与党共和党主導のつなぎ予算案は先月、下院で可決した。上院通過には議事妨害(フィリバスター)阻止で民主党の協力が不可欠だが、同党は年末に失効する医療保険制度(オバマケア)の補助延長を予算案に含めるよう要求。これに対しトランプ氏は、「彼らが政府を再開したら、すぐに会いたい」と、予算成立後に補助延長について交渉するとの立場を崩さず、手詰まり状態だ。

こうした中、医療保険補助停止による利用者の負担急増の時が刻々と迫っている。東部メーン州当局は来年1月からの保険料について、補助停止の可能性も踏まえ、個人の場合は平均23.9%引き上げることを承認した。

民主党は中間選挙に向け、トランプ政権下での「医療危機」(下院トップのジェフリーズ院内総務)を訴えていく構えだ。大型減税の財源として削られた低所得者向け医療支援の関連支出の復活も、つなぎ予算案で目指している。
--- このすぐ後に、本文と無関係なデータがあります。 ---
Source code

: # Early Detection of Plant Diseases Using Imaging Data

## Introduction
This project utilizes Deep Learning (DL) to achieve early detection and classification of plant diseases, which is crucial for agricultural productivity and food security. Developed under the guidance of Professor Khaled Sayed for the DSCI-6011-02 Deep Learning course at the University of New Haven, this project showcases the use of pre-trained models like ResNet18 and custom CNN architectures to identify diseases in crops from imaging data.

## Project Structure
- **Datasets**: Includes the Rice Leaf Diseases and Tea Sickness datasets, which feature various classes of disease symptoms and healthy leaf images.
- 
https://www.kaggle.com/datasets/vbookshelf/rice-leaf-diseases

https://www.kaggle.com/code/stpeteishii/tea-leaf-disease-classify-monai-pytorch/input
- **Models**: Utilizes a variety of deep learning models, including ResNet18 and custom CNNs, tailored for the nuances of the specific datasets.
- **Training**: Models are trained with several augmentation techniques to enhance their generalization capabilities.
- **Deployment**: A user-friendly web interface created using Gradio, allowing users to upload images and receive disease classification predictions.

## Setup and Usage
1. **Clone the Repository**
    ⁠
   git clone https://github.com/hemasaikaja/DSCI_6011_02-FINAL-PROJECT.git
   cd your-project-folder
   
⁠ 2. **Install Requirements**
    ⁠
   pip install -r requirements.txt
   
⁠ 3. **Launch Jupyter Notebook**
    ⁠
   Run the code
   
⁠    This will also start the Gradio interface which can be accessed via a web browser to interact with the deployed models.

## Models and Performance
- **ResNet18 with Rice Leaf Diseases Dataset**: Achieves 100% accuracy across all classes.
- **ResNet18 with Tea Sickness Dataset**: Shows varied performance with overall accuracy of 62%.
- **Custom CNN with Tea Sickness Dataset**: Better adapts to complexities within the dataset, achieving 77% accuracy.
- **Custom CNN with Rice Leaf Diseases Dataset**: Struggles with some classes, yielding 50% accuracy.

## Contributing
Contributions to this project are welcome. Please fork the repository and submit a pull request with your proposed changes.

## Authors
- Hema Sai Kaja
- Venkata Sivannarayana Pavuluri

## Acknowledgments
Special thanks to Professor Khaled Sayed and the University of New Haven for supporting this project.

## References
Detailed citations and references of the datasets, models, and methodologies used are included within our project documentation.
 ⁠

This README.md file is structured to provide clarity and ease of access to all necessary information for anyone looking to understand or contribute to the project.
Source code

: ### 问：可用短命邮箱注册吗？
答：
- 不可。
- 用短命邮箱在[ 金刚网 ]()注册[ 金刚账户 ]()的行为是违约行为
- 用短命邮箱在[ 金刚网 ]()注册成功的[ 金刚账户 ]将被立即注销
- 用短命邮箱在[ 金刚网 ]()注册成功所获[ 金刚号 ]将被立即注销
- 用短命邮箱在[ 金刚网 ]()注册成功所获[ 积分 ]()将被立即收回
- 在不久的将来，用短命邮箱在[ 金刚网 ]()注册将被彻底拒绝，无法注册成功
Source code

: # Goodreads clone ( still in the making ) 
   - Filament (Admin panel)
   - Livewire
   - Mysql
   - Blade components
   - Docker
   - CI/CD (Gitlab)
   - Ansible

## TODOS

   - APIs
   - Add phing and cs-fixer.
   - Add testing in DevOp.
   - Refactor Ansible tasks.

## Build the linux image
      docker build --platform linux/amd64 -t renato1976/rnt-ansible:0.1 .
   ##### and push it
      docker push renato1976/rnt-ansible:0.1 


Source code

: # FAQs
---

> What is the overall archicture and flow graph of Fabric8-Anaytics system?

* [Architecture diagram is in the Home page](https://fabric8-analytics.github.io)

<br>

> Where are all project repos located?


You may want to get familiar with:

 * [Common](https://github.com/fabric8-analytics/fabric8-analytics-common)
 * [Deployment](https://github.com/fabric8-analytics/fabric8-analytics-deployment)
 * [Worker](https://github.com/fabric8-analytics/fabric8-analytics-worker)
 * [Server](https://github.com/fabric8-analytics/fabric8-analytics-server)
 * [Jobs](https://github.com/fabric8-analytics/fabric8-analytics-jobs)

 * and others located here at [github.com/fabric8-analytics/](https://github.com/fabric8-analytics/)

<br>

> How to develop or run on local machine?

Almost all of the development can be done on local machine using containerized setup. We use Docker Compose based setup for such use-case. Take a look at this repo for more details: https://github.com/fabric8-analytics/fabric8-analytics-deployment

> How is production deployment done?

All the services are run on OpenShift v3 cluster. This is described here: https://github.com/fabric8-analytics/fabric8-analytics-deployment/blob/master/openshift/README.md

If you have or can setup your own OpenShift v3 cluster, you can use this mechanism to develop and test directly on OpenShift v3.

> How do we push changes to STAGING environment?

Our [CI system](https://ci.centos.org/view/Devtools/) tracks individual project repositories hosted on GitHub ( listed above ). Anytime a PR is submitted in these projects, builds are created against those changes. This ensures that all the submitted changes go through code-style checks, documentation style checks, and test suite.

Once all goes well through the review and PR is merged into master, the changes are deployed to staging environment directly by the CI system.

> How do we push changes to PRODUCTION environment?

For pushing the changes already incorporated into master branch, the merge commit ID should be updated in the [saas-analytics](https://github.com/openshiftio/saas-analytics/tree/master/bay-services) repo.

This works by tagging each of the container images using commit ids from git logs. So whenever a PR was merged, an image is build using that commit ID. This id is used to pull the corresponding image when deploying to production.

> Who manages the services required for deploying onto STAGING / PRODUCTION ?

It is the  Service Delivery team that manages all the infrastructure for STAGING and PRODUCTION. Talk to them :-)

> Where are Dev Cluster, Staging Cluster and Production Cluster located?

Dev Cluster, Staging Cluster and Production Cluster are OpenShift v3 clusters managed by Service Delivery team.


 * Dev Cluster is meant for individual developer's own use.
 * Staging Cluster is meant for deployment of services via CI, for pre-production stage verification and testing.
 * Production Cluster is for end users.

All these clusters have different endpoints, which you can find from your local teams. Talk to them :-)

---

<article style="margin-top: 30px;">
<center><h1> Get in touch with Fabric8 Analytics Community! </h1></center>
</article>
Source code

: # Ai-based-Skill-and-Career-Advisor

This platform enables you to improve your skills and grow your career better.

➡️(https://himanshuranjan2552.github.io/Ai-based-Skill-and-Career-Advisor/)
「医療保険料を倍にする共和党の法案は全く役に立たない」。次期大統領選で民主党の有力候補の一人とされるブティジェッジ前運輸長官が21日、南部バージニア州シャーロッツビルで行われた同州知事選候補者の集会で訴えると、聴衆から賛同の声が湧き起こった。来月行われる知事選は、中間選挙の前哨戦だ。

聴衆からは「医療が手頃な価格で提供されるかを心配している」(63歳の女性)と、医療への不安が多く聞かれた。シャーロッツビルの病院に勤める看護師のジェイコブさん(29)はトランプ政権の医療予算削減で「地方の病院は大打撃を受ける」と懸念を募らせていた。